AKREP

5.3K 495 70
                                    

UZUN BİR ARADAN SORA YENİ BÖLÜMLE KARŞINIZDAYIZ. SİZİ FAZLA BEKLETTİĞİMİN FARKINDAYIM ANCAK ANNE OLMAK UYKUSUZ GECELER VE YORGUN SABAHLAR ANLAMINA GELİYORMUŞ. BU NEDENLE SİZLERE GERİ DÖNMEK ZAMAN ALDI. BUNDAN SONRA İKİ HAFTADA BİR BÖLÜM YÜKLEMEYE ÇALIŞACAĞIM. UMARIM ARADAN SONRA BU BÖLÜMÜ BEĞENİRSİNİZ. İYİ OKUMALAR...


İnci oğluyla birlikte sarmaş dolaş halde derin bir uykuya dalmıştı. Yarasının verdiği hassasiyet ve ağrılardan dolayı kaçma girişiminde bulunacak halde bile değildi. Bu nedenle uslu bir kız gibi oğlunun iyi ve yanında olmasıyla yetinerek sakince uyumayı seçmişti. En azından biraz olsun toparlanarak buradan kaçmayı deneyebilirdi.
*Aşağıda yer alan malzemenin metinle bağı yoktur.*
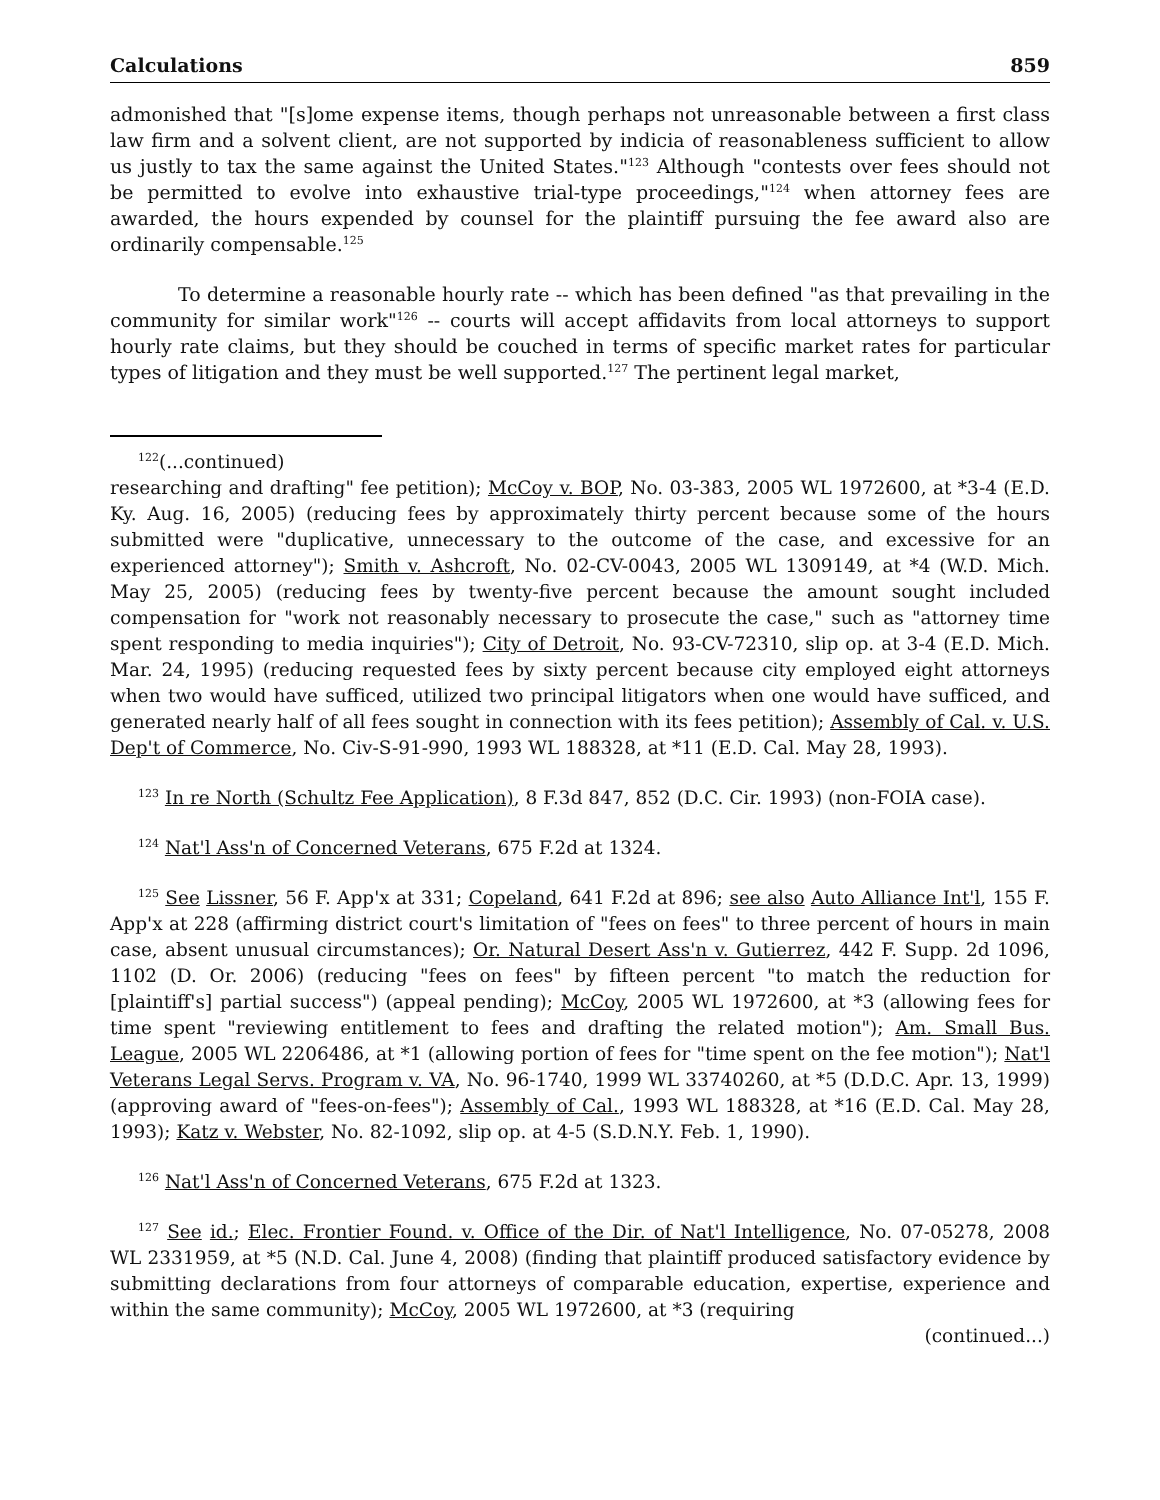Calculations 859
admonished that "[s]ome expense items, though perhaps not unreasonable between a first class law firm and a solvent client, are not supported by indicia of reasonableness sufficient to allow us justly to tax the same against the United States."<sup>123</sup> Although "contests over fees should not be permitted to evolve into exhaustive trial-type proceedings,"<sup>124</sup> when attorney fees are awarded, the hours expended by counsel for the plaintiff pursuing the fee award also are ordinarily compensable.<sup>125</sup>
To determine a reasonable hourly rate -- which has been defined "as that prevailing in the community for similar work"<sup>126</sup> -- courts will accept affidavits from local attorneys to support hourly rate claims, but they should be couched in terms of specific market rates for particular types of litigation and they must be well supported.<sup>127</sup> The pertinent legal market,
<sup>122</sup> (...continued)
researching and drafting" fee petition); McCoy v. BOP, No. 03-383, 2005 WL 1972600, at *3-4 (E.D. Ky. Aug. 16, 2005) (reducing fees by approximately thirty percent because some of the hours submitted were "duplicative, unnecessary to the outcome of the case, and excessive for an experienced attorney"); Smith v. Ashcroft, No. 02-CV-0043, 2005 WL 1309149, at *4 (W.D. Mich. May 25, 2005) (reducing fees by twenty-five percent because the amount sought included compensation for "work not reasonably necessary to prosecute the case," such as "attorney time spent responding to media inquiries"); City of Detroit, No. 93-CV-72310, slip op. at 3-4 (E.D. Mich. Mar. 24, 1995) (reducing requested fees by sixty percent because city employed eight attorneys when two would have sufficed, utilized two principal litigators when one would have sufficed, and generated nearly half of all fees sought in connection with its fees petition); Assembly of Cal. v. U.S. Dep't of Commerce, No. Civ-S-91-990, 1993 WL 188328, at *11 (E.D. Cal. May 28, 1993).
<sup>123</sup> In re North (Schultz Fee Application), 8 F.3d 847, 852 (D.C. Cir. 1993) (non-FOIA case).
<sup>124</sup> Nat'l Ass'n of Concerned Veterans, 675 F.2d at 1324.
<sup>125</sup> See Lissner, 56 F. App'x at 331; Copeland, 641 F.2d at 896; see also Auto Alliance Int'l, 155 F. App'x at 228 (affirming district court's limitation of "fees on fees" to three percent of hours in main case, absent unusual circumstances); Or. Natural Desert Ass'n v. Gutierrez, 442 F. Supp. 2d 1096, 1102 (D. Or. 2006) (reducing "fees on fees" by fifteen percent "to match the reduction for [plaintiff's] partial success") (appeal pending); McCoy, 2005 WL 1972600, at *3 (allowing fees for time spent "reviewing entitlement to fees and drafting the related motion"); Am. Small Bus. League, 2005 WL 2206486, at *1 (allowing portion of fees for "time spent on the fee motion"); Nat'l Veterans Legal Servs. Program v. VA, No. 96-1740, 1999 WL 33740260, at *5 (D.D.C. Apr. 13, 1999) (approving award of "fees-on-fees"); Assembly of Cal., 1993 WL 188328, at *16 (E.D. Cal. May 28, 1993); Katz v. Webster, No. 82-1092, slip op. at 4-5 (S.D.N.Y. Feb. 1, 1990).
<sup>126</sup> Nat'l Ass'n of Concerned Veterans, 675 F.2d at 1323.
<sup>127</sup> See id.; Elec. Frontier Found. v. Office of the Dir. of Nat'l Intelligence, No. 07-05278, 2008 WL 2331959, at *5 (N.D. Cal. June 4, 2008) (finding that plaintiff produced satisfactory evidence by submitting declarations from four attorneys of comparable education, expertise, experience and within the same community); McCoy, 2005 WL 1972600, at *3 (requiring
(continued...)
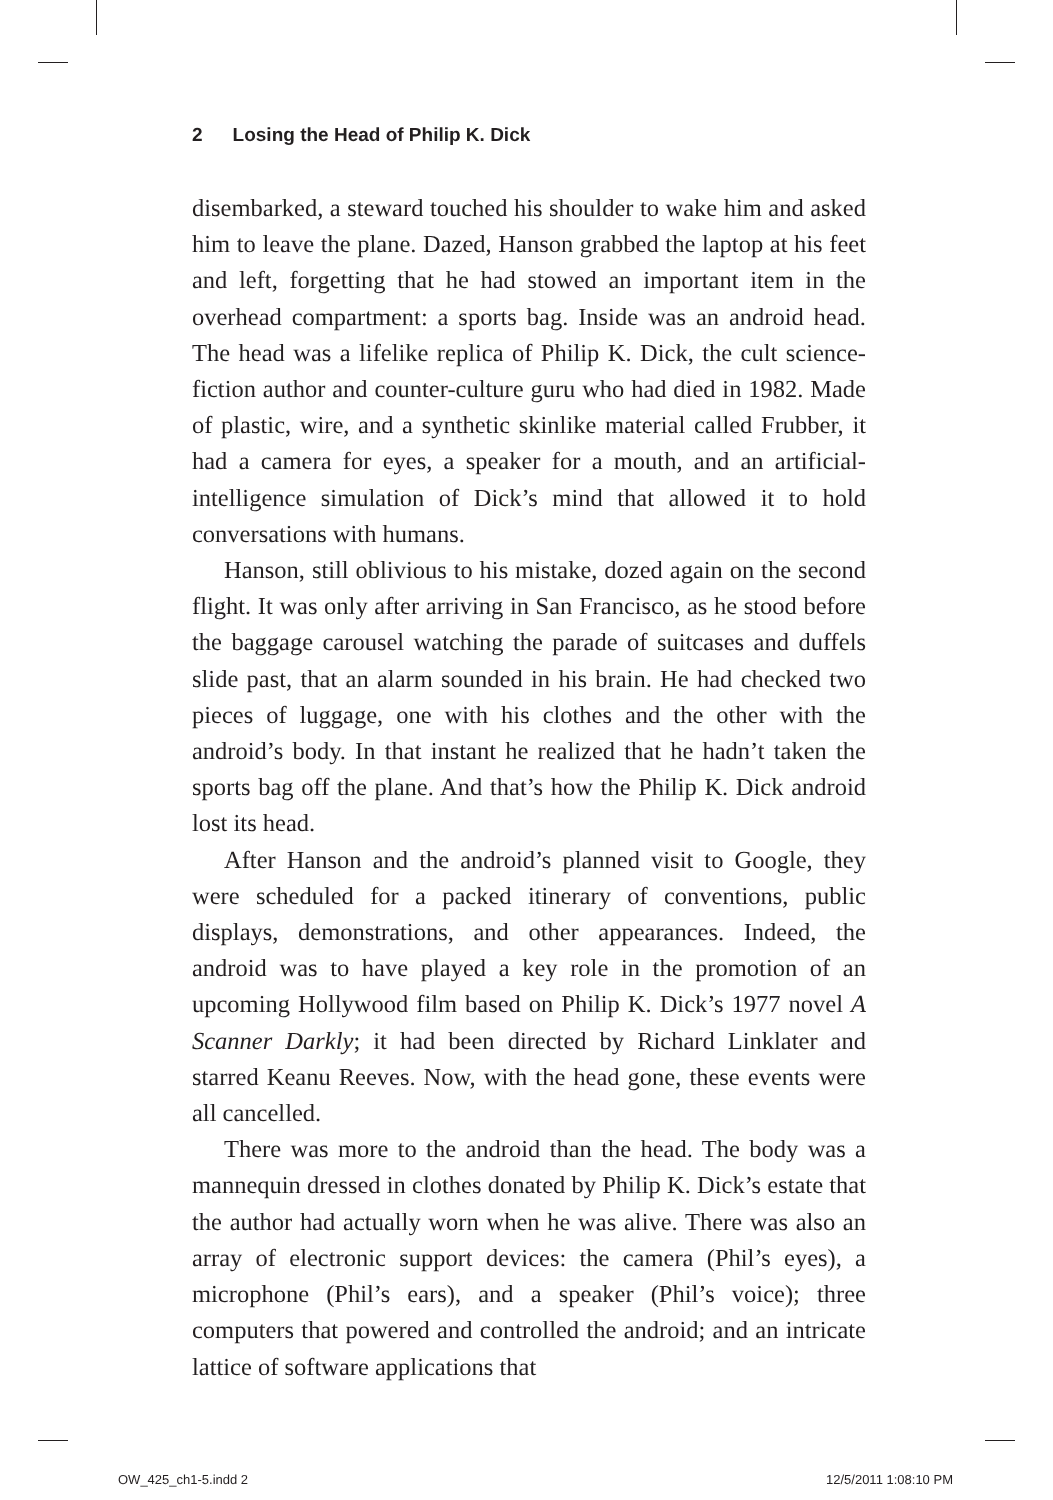2 Losing the Head of Philip K. Dick
disembarked, a steward touched his shoulder to wake him and asked him to leave the plane. Dazed, Hanson grabbed the laptop at his feet and left, forgetting that he had stowed an important item in the overhead compartment: a sports bag. Inside was an android head. The head was a lifelike replica of Philip K. Dick, the cult science-fiction author and counter-culture guru who had died in 1982. Made of plastic, wire, and a synthetic skinlike material called Frubber, it had a camera for eyes, a speaker for a mouth, and an artificial-intelligence simulation of Dick’s mind that allowed it to hold conversations with humans.
Hanson, still oblivious to his mistake, dozed again on the second flight. It was only after arriving in San Francisco, as he stood before the baggage carousel watching the parade of suitcases and duffels slide past, that an alarm sounded in his brain. He had checked two pieces of luggage, one with his clothes and the other with the android’s body. In that instant he realized that he hadn’t taken the sports bag off the plane. And that’s how the Philip K. Dick android lost its head.
After Hanson and the android’s planned visit to Google, they were scheduled for a packed itinerary of conventions, public displays, demonstrations, and other appearances. Indeed, the android was to have played a key role in the promotion of an upcoming Hollywood film based on Philip K. Dick’s 1977 novel A Scanner Darkly; it had been directed by Richard Linklater and starred Keanu Reeves. Now, with the head gone, these events were all cancelled.
There was more to the android than the head. The body was a mannequin dressed in clothes donated by Philip K. Dick’s estate that the author had actually worn when he was alive. There was also an array of electronic support devices: the camera (Phil’s eyes), a microphone (Phil’s ears), and a speaker (Phil’s voice); three computers that powered and controlled the android; and an intricate lattice of software applications that
OW_425_ch1-5.indd 2 12/5/2011 1:08:10 PM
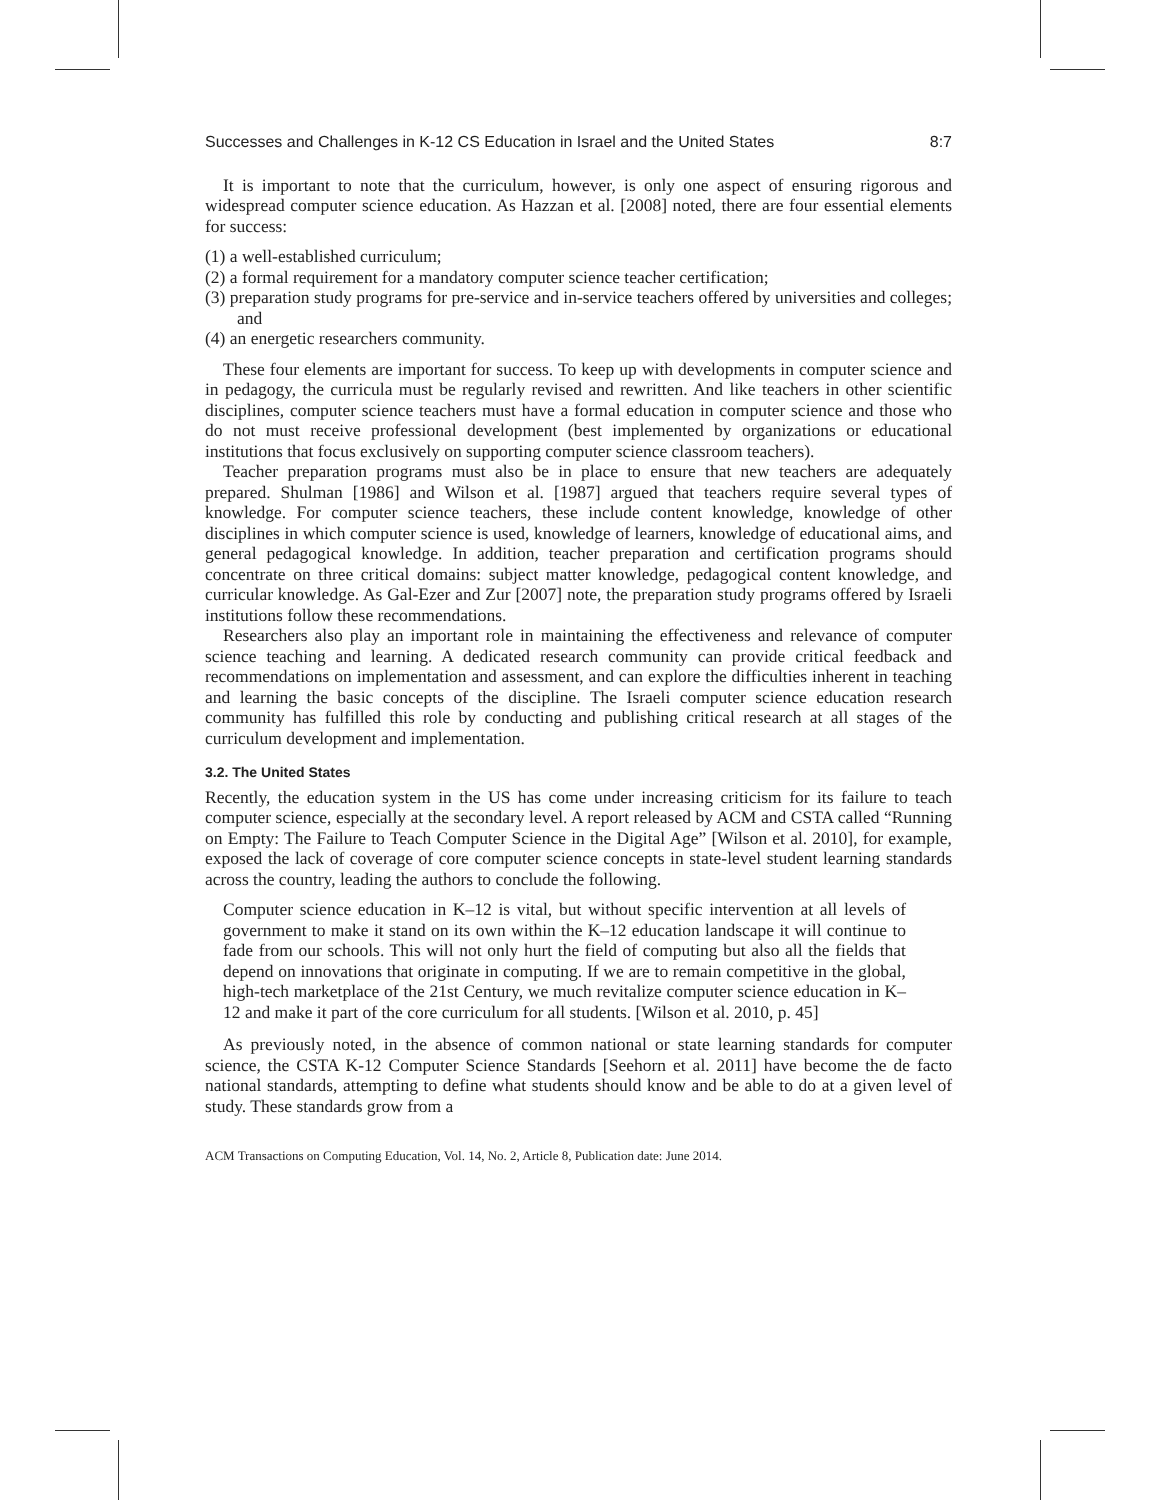Successes and Challenges in K-12 CS Education in Israel and the United States 8:7
It is important to note that the curriculum, however, is only one aspect of ensuring rigorous and widespread computer science education. As Hazzan et al. [2008] noted, there are four essential elements for success:
(1) a well-established curriculum;
(2) a formal requirement for a mandatory computer science teacher certification;
(3) preparation study programs for pre-service and in-service teachers offered by universities and colleges; and
(4) an energetic researchers community.
These four elements are important for success. To keep up with developments in computer science and in pedagogy, the curricula must be regularly revised and rewritten. And like teachers in other scientific disciplines, computer science teachers must have a formal education in computer science and those who do not must receive professional development (best implemented by organizations or educational institutions that focus exclusively on supporting computer science classroom teachers).
Teacher preparation programs must also be in place to ensure that new teachers are adequately prepared. Shulman [1986] and Wilson et al. [1987] argued that teachers require several types of knowledge. For computer science teachers, these include content knowledge, knowledge of other disciplines in which computer science is used, knowledge of learners, knowledge of educational aims, and general pedagogical knowledge. In addition, teacher preparation and certification programs should concentrate on three critical domains: subject matter knowledge, pedagogical content knowledge, and curricular knowledge. As Gal-Ezer and Zur [2007] note, the preparation study programs offered by Israeli institutions follow these recommendations.
Researchers also play an important role in maintaining the effectiveness and relevance of computer science teaching and learning. A dedicated research community can provide critical feedback and recommendations on implementation and assessment, and can explore the difficulties inherent in teaching and learning the basic concepts of the discipline. The Israeli computer science education research community has fulfilled this role by conducting and publishing critical research at all stages of the curriculum development and implementation.
3.2. The United States
Recently, the education system in the US has come under increasing criticism for its failure to teach computer science, especially at the secondary level. A report released by ACM and CSTA called “Running on Empty: The Failure to Teach Computer Science in the Digital Age” [Wilson et al. 2010], for example, exposed the lack of coverage of core computer science concepts in state-level student learning standards across the country, leading the authors to conclude the following.
Computer science education in K–12 is vital, but without specific intervention at all levels of government to make it stand on its own within the K–12 education landscape it will continue to fade from our schools. This will not only hurt the field of computing but also all the fields that depend on innovations that originate in computing. If we are to remain competitive in the global, high-tech marketplace of the 21st Century, we much revitalize computer science education in K–12 and make it part of the core curriculum for all students. [Wilson et al. 2010, p. 45]
As previously noted, in the absence of common national or state learning standards for computer science, the CSTA K-12 Computer Science Standards [Seehorn et al. 2011] have become the de facto national standards, attempting to define what students should know and be able to do at a given level of study. These standards grow from a
ACM Transactions on Computing Education, Vol. 14, No. 2, Article 8, Publication date: June 2014.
Yüzünü okşayan küçük parmaklar ile gözlerini açtığında ilk önce nerede olduğunu idrak edememişti. Ancak kısa sürmüştü. Dünden kalan tüm görüntüler hızla beynine hücum ederken öfkesi de dünden biraz daha katlanmış halde yerini almıştı bile. Ama bu oğlunun yanağını okşarken etkisini yitiriyordu. Onun küçük parmakları huzursuzca yüzünde gezinirken sonunda doğrularak oturmuş ve aynı parmaklar bu kez birer yumruk olarak gözlerine ulaşmıştı. İnci sorunu hemen anlamıştı. Cem ne zaman acıksa ve yemeği geç gelse hemen huysuzlaşır ve ağlamaya başlardı. Aynen şu anda da yapacağı gibi...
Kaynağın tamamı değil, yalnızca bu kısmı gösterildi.